Unutma Gitsin

Buket
Türkçe Yayın
Published in
2 min readMay 29, 2021
https://unsplash.com/photos/6fbX_qHQCP8

Ne çok şarkı var, ne çok şiir uğruna. Ne çok gözyaşı akıtılıyor adını andıkça… Herkes tatmıştır , aşkı da nefreti de. Korkmayın itiraf edin hadi.

Unutmak, terk edilenlere mi bahşedilmiştir sadece? “Hayır.” değil mi? Ben duyabiliyorum unutmaya mahkum edilmişlerin sesini. Gidenin, olanın ama ruhu çok uzaklarda yaşayanın ve gelmeyenin uğruna hangimiz gözyaşı akıtmadık ki? Güneşin bir türlü doğmak bilmediği sabahlarımız olmadı mı?

Zordur unutması peki neden mecbur insanoğlu buna? Değil miyiz yoksa? Her yaşanmışlık beraberinde hüznü getirir. Mühim olan bu hüznün bize neler getirdiği değil, bizden neler götürdüğüdür belki? Güvenebilme yetini aldıysa bu hüzün , fedakârlıklarına karşı kalbine bencilliği hatırlattıysa, işin özü umuda ve iyiye dair tüm inancını çaldıysa, unutmak tek seçeneğin olmuştur artık. Ama o paramparça olmuş aynanın kırılış anlarını değil, o parçaların battığı yerlerdeki acıları unutmak farz olmuştur.
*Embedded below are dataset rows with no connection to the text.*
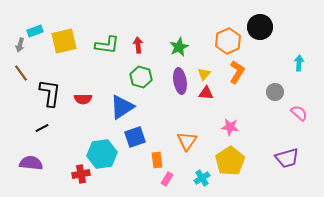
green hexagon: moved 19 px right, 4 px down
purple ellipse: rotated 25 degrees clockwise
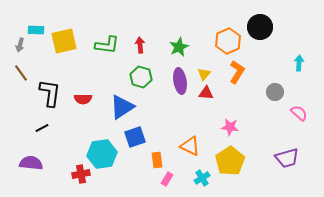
cyan rectangle: moved 1 px right, 1 px up; rotated 21 degrees clockwise
red arrow: moved 2 px right
orange triangle: moved 3 px right, 5 px down; rotated 40 degrees counterclockwise
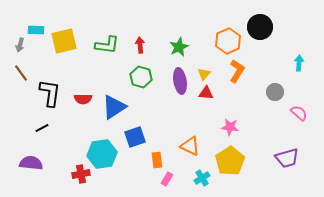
orange L-shape: moved 1 px up
blue triangle: moved 8 px left
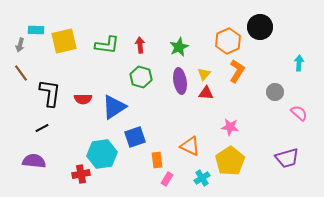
purple semicircle: moved 3 px right, 2 px up
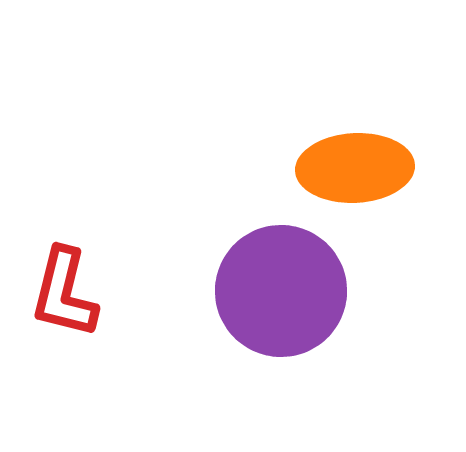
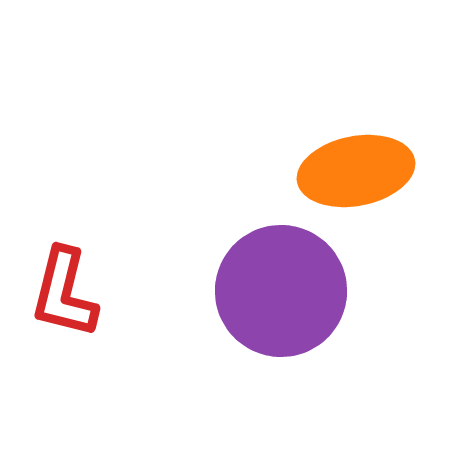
orange ellipse: moved 1 px right, 3 px down; rotated 8 degrees counterclockwise
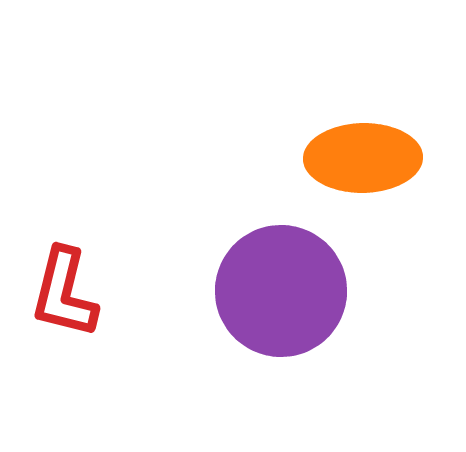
orange ellipse: moved 7 px right, 13 px up; rotated 10 degrees clockwise
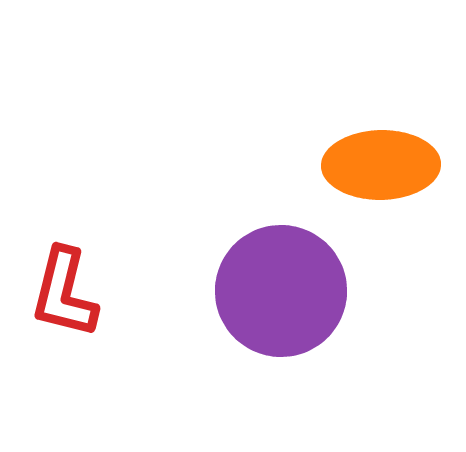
orange ellipse: moved 18 px right, 7 px down
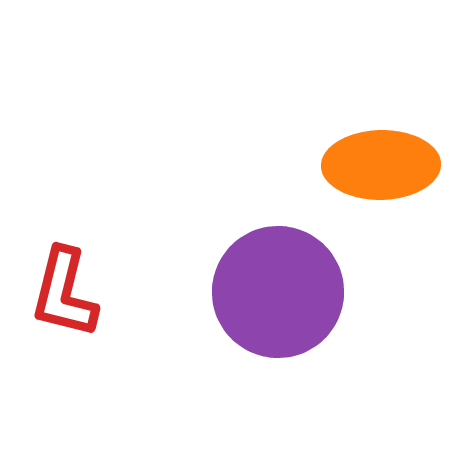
purple circle: moved 3 px left, 1 px down
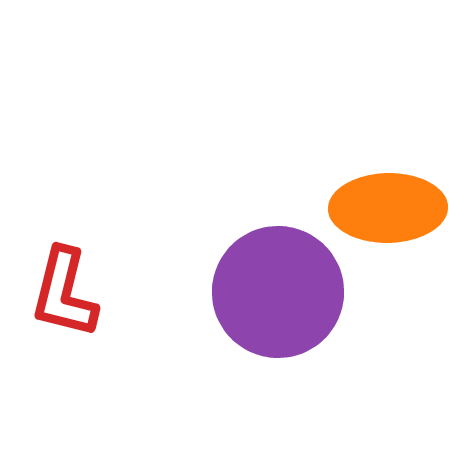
orange ellipse: moved 7 px right, 43 px down
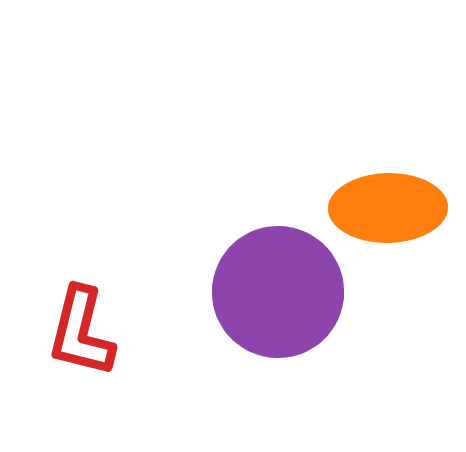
red L-shape: moved 17 px right, 39 px down
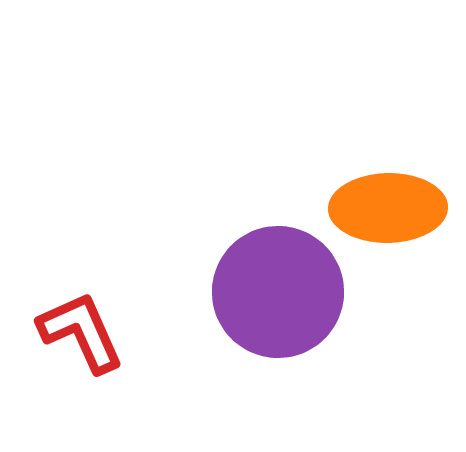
red L-shape: rotated 142 degrees clockwise
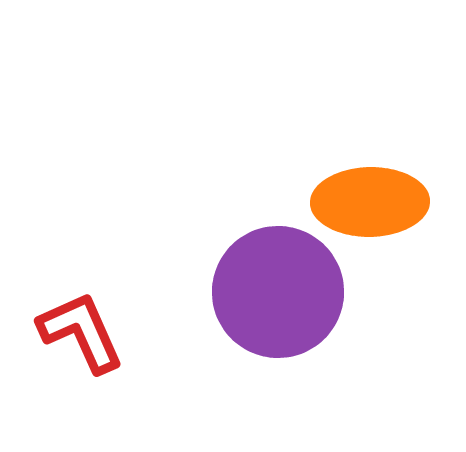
orange ellipse: moved 18 px left, 6 px up
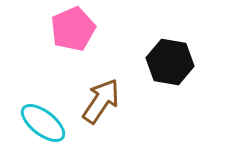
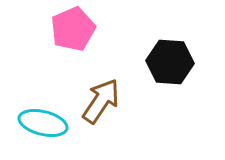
black hexagon: rotated 6 degrees counterclockwise
cyan ellipse: rotated 24 degrees counterclockwise
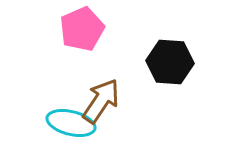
pink pentagon: moved 9 px right
cyan ellipse: moved 28 px right
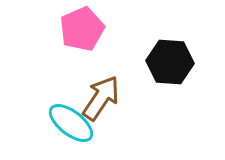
brown arrow: moved 3 px up
cyan ellipse: rotated 24 degrees clockwise
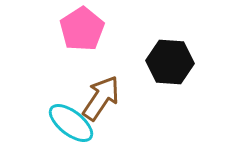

Düşün, neler öğretti o adını dahi anmadığın, o kayıp sandığın, hangi dallarda umut yeşertti bir düşün. Bazı yaşanmışlıkların ise getirdikleri çoktur götürdüklerinden. İşte en çok da bunlara sahip çıkmayı bilmek gerek. Değil unutmayı istemek ; belki de sürekli hatırlamak gerek.

Bitmiş bir hikaye bile olsa aşkı, her haliyle sevebilmeli. Tabi önce saygı ile anımsamayı başarabilmeli. Hatırlamak , değildir ki o günleri tekrar yaşamak istemek. Sadece , zamanın o an sunduğu güzellikleri özümseyebilmek. Belki 6 ay , belki 6 yıl birlikte uğurladığınız zamanı bir buse ile anabilmek. Kimi zaman tek ihtiyaç duyduğun kişi, yollar ayrılınca tek nefretin mi olmalı sahi?

Hatırlamak ve özlemek, özünde artık yeni başlangıçlara adım atabileceğinin ispatı demek. Bırakalım tüm inkârları ve kabul edelim : “En büyük pişmanlığım!” dediğin kişilerin, hayatın bazı anlarında özlemle zihnin kuytu köşelerinde dolaştığına. Ama kim bilir belki bir şahıs , belki sadece bir ‘an’ özlemi…

Unutmak değil , unutmadığını haykırabilmek cesaret ister. Zaten cesaret ancak benliğine bir kalbi daha sığdırabilecek kadar sevmeyi bilenlerde gezer.